What is being asked.
Copy the result of filtering the entries below for lines that include the string "network".

Stored records:
▼▼▼

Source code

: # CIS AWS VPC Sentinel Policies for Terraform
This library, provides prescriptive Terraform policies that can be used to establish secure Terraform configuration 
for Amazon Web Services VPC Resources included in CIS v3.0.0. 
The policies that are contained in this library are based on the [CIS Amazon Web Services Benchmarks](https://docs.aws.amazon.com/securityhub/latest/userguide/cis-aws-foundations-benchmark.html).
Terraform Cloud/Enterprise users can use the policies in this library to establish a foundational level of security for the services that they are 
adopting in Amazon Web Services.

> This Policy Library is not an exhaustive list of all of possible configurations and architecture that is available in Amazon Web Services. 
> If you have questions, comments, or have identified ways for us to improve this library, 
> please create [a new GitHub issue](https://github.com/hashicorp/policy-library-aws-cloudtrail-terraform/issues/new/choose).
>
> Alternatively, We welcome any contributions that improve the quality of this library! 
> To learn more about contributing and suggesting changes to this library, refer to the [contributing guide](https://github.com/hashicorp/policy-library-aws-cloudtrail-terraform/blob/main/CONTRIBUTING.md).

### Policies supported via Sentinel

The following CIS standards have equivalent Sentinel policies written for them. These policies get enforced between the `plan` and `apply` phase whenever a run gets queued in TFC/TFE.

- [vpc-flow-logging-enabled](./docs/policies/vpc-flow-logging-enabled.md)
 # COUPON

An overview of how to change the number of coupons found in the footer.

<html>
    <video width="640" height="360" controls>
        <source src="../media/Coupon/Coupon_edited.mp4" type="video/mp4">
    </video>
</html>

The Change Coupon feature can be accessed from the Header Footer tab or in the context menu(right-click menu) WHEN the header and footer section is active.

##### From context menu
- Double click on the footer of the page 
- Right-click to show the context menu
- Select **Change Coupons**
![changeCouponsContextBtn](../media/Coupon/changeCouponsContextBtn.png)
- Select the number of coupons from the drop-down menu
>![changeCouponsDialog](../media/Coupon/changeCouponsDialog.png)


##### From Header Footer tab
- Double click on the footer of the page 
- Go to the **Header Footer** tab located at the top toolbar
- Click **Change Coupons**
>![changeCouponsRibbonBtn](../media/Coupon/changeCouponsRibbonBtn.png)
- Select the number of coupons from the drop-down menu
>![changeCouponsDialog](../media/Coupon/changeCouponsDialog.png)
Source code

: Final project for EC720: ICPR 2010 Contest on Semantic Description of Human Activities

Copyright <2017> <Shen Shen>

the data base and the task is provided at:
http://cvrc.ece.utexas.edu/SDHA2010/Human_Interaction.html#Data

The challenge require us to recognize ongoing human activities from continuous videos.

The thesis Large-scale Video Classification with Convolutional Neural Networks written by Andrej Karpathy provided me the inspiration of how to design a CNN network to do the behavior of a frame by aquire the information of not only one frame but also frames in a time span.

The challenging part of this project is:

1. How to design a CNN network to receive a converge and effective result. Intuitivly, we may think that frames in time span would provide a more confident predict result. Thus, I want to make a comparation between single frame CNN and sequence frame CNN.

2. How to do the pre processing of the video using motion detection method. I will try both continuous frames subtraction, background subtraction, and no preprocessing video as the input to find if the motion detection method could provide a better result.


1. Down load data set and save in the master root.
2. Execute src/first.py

▲▲▲

Expected answer.
The thesis Large-scale Video Classification with Convolutional Neural Networks written by Andrej Karpathy provided me the inspiration of how to design a CNN network to do the behavior of a frame by aquire the information of not only one frame but also frames in a time span.
1. How to design a CNN network to receive a converge and effective result. Intuitivly, we may think that frames in time span would provide a more confident predict result. Thus, I want to make a comparation between single frame CNN and sequence frame CNN.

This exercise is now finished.